Dipping pretzels in a solution of a small amount of food-grade lye (usually 1 to 3%) dissolved in water gives them that unique pretzel flavor. Unfortunately, food-grade lye is unavailable in most retail stores, making it difficult to source and use for home cooks. That’s why most recipes for homemade pretzels substitute baking soda (which is much less alkaline), but the pretzel flavor and the quality of the crust are substandard with this method.
"All natural" bar soap (yes, including Dr. Bronner's) is made with lye (sodium hydroxide mixed with liquid). The liquid soaps are typically made with potassium hydroxide. Any skin or hair cleansing product made without sodium hydroxide is NOT SOAP, it is DETERGENT. Is there lye actually in a bar of soap? The answer is "No." Once the process of saponification is complete, the lye and oil molecules have combined and chemically changed into soap and glycerin. There is no lye present in the finished bars of soap. While all real soap must be made with lye, no lye remains the finished product after saponification.

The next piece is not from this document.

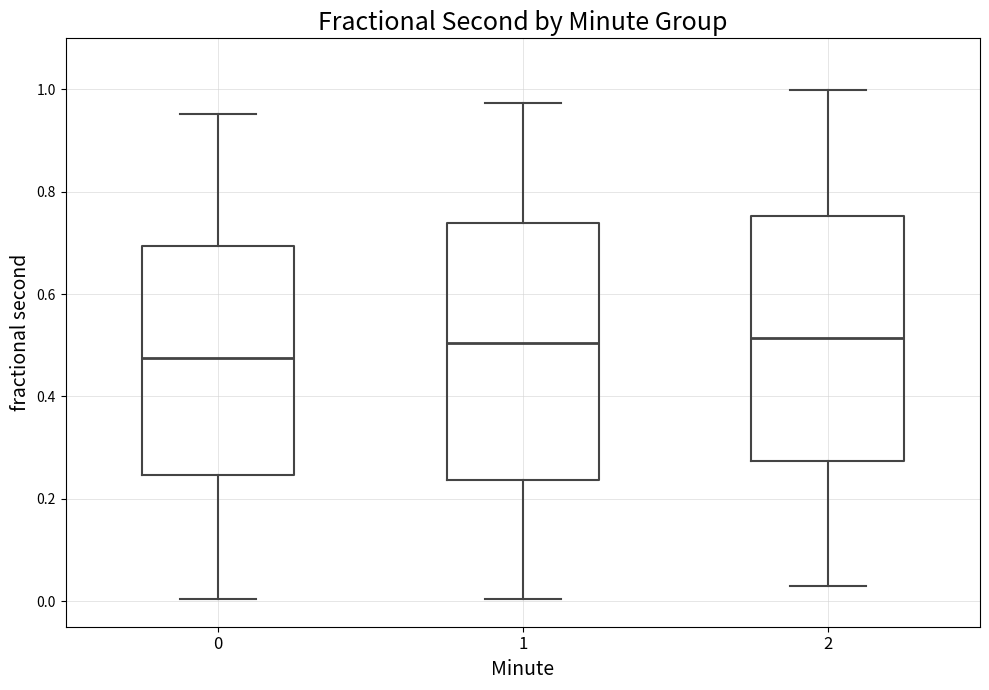

Which box is the tallest, from its lower edge to its upper edge?

1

I love EWG. I really do. I use it all the time to help make assessments about this products I use and the products I sell. I told the pretzel and soap stories because I wanted to make a point: we need to avoid knee-jerk reactions about ingredients when we don't have the whole story. It is easy for ingredients to become vilified in our social-media saturated society. Whether or not you can pronounce an ingredient, or how many syllables the ingredient has, is really NOT a good gauge of whether or not it is safe. Alpha-tocopherol, anyone? Also called Vitamin E. See what I mean? And of course we all know about sodium chloride (which sounds A LOT like chlorine - but isn't. It's just salt.) and the hoax about dihydrogen monoxide (which of course is just water). These examples demonstrate the kind of fallacious reasoning that's thrust at us every day under the guise of "important information": how with a little effort, even the most innocuous of substances can be made to sound like a dangerous threat to human life.
But do check out the DHMO website (www.dhmo.org). It's pretty darn funny. Just remember it's a JOKE.